### Estratto della fonte
=====

L’immagine sarà importante per qualificare il nostro status e, prima di altri, i marchi del lusso si stanno attrezzando per proiettarci al top. D’altra parte l’effimero muove il mondo e l’America è stata scoperta cercando una rotta più breve per l’India da cui importare gemme preziose, sete e spezie.
Un assaggio di questo metafuturo (su cui, timidamente, si può anche nutrire qualche dubbio) ci viene offerto già oggi dai social gaming (i giochi online e i concerti cui presenziano avatar di persone reali) e dagli Nft (non-fungible tokens), che sono oggetti digitali dotati di un certificato di autenticità e unicità, garantito da una tecnologia chiamata blockchain (letteralmente “catena di blocchi”, un registro digitale).
Gli Nft in sostanza sono il nostro bene esclusivo, il vestito unico, il quadro d’autore, l’auto super del nostro avatar di cui dovremmo poter disporre su qualsiasi piattaforma. A differenza delle cripto monete, che imitano i soldi e quindi sono beni fungibili (scambi denaro per avere altro) gli Nft sono beni infungibili.
Secondo Gucci è “solo una questione di tempo” prima che le principali case di moda entrino a far parte del mondo Nft e di altri aspetti della moda digitale. Come riferiscono alcune riviste specializzate, durante il mese della moda che si è concluso a ottobre, si è visto che molti marchi stanno infatti già lavorando con gli Nft per inserire capi virtuali all’interno delle loro produzioni.
Gucci, ma anche Burberry e Nike stanno proponendo collezioni originali per gli avatar dei videogiochi e i capi possono costare fino a 9.500 dollari.
Si consideri che le skin (che sono le aggiunte estetiche che personalizzano il look dei personaggi dei videogiochi) sono uno degli elementi più ricercati dai gamer di tutto il mondo e il loro mercato, secondo il sito Wired, vale circa 40 miliardi all’anno.
Nessuno, pare, vuole mandare il suo avatar a un concerto virtuale senza fargli indossare qualcosa di consono, che lo rappresenti in modo adeguato.
Tornando alle stime economiche, nel report di Morgan Stanley, si legge che la domanda digitale per i marchi della moda e del lusso dovrebbe crescere dai minimi attuali, fino a 50 miliardi di dollari di vendite extra entro il 2030. “I flussi di ricavi dai media digitali per i brand del lusso oggi sono poca cosa”, scrivono, ma “crediamo che questo stia per cambiare”.
Gli analisti della banca americana avvertono che “Metaverse” richiederà con ogni probabilità molti anni di sviluppo, ma che gli Nft e i social gaming presentano già due opportunità a breve termine per le grandi firme.
Il mercato diretto dei marchi del lusso si potrebbe così espandere di oltre il 10% in 8 anni, e portare a una crescita del 25% degli utili al lordo di interessi e tassi di tutto il settore.

=====

### Dati forniti
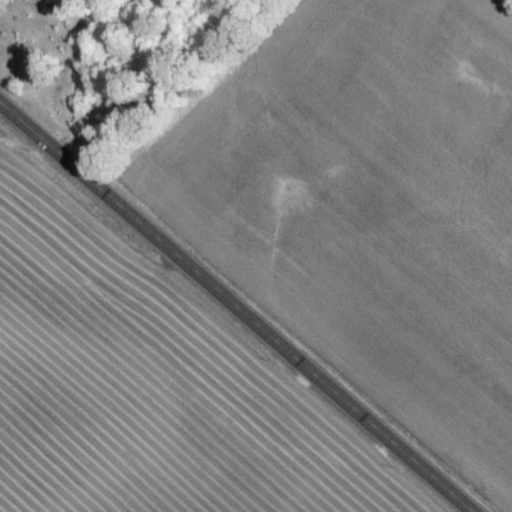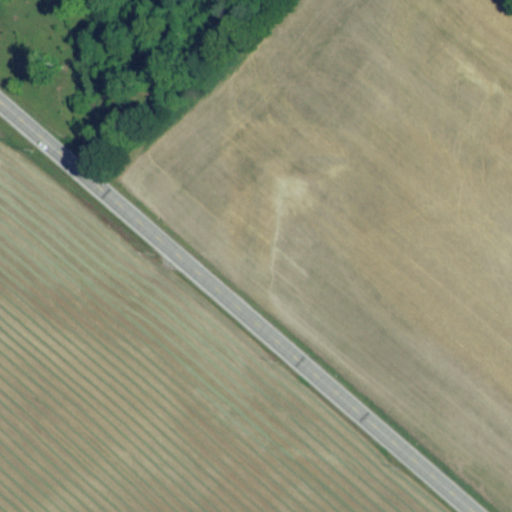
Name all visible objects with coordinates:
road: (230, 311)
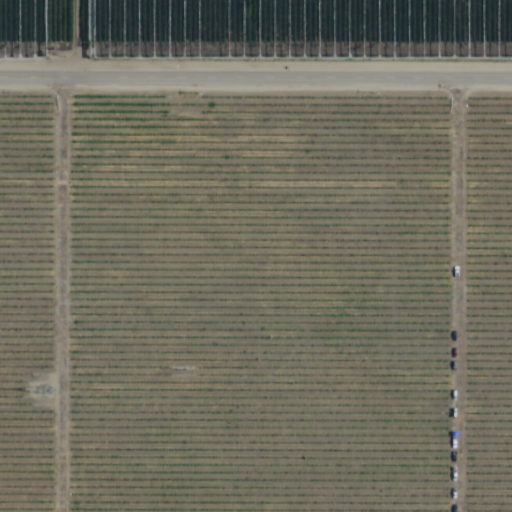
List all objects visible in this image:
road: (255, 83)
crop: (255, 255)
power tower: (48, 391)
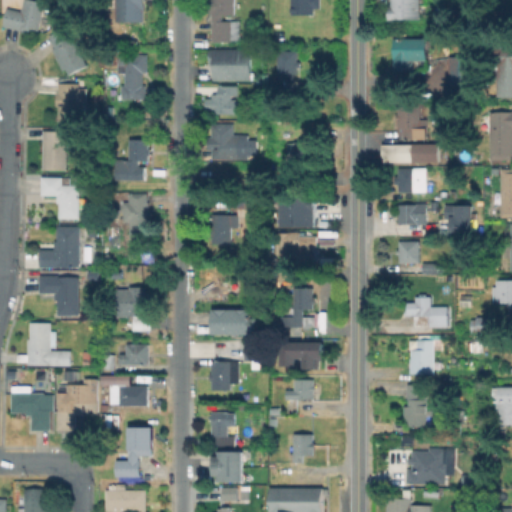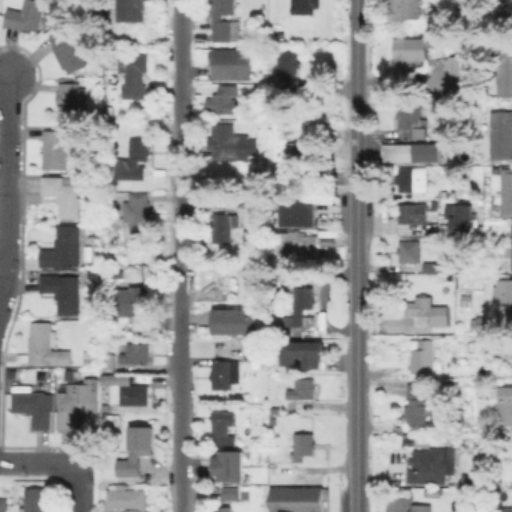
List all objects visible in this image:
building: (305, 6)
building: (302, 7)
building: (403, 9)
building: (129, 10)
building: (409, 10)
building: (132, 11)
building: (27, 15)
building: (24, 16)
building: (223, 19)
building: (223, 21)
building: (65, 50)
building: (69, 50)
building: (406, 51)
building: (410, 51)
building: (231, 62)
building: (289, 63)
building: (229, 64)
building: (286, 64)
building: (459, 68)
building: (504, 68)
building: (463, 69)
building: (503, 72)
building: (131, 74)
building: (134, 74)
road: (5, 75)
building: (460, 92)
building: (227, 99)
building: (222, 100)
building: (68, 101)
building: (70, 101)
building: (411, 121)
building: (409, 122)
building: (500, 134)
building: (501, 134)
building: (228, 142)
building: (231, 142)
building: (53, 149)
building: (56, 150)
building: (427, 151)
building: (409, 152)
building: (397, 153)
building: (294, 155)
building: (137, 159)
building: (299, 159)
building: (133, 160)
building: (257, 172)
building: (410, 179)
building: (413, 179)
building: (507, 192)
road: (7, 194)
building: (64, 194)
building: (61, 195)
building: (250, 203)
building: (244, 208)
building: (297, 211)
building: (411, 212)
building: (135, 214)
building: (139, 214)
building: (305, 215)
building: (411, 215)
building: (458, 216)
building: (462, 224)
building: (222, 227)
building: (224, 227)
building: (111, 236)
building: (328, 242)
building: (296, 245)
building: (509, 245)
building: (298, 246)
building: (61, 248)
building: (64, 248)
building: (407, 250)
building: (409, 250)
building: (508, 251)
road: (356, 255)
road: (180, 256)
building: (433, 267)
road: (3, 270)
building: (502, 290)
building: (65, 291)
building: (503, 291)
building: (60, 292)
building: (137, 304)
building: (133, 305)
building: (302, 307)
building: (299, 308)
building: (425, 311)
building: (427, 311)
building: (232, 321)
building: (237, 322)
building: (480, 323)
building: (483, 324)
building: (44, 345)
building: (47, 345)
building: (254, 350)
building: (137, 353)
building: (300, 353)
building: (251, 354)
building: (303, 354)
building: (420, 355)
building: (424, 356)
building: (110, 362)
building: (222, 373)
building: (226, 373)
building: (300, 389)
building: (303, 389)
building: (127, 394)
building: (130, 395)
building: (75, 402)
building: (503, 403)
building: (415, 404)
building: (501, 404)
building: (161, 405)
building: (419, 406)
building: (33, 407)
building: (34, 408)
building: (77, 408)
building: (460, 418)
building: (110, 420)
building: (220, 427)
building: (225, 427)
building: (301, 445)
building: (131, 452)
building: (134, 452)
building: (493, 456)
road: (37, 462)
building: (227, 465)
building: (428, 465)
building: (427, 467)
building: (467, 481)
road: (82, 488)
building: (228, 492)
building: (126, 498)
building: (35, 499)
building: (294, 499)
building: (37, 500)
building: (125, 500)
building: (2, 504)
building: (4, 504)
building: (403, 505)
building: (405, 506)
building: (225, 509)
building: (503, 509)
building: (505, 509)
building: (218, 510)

=====

### Da svolgere
Secondo il report di Morgan Stanley citato nell'estratto sugli Nft e la moda, a quanto dovrebbe arrivare entro il 2030 la domanda digitale per i marchi della moda e del lusso? Il materiale non ha alcun legame con l'estratto.

### Risposta
Fino a 50 miliardi di dollari di vendite extra.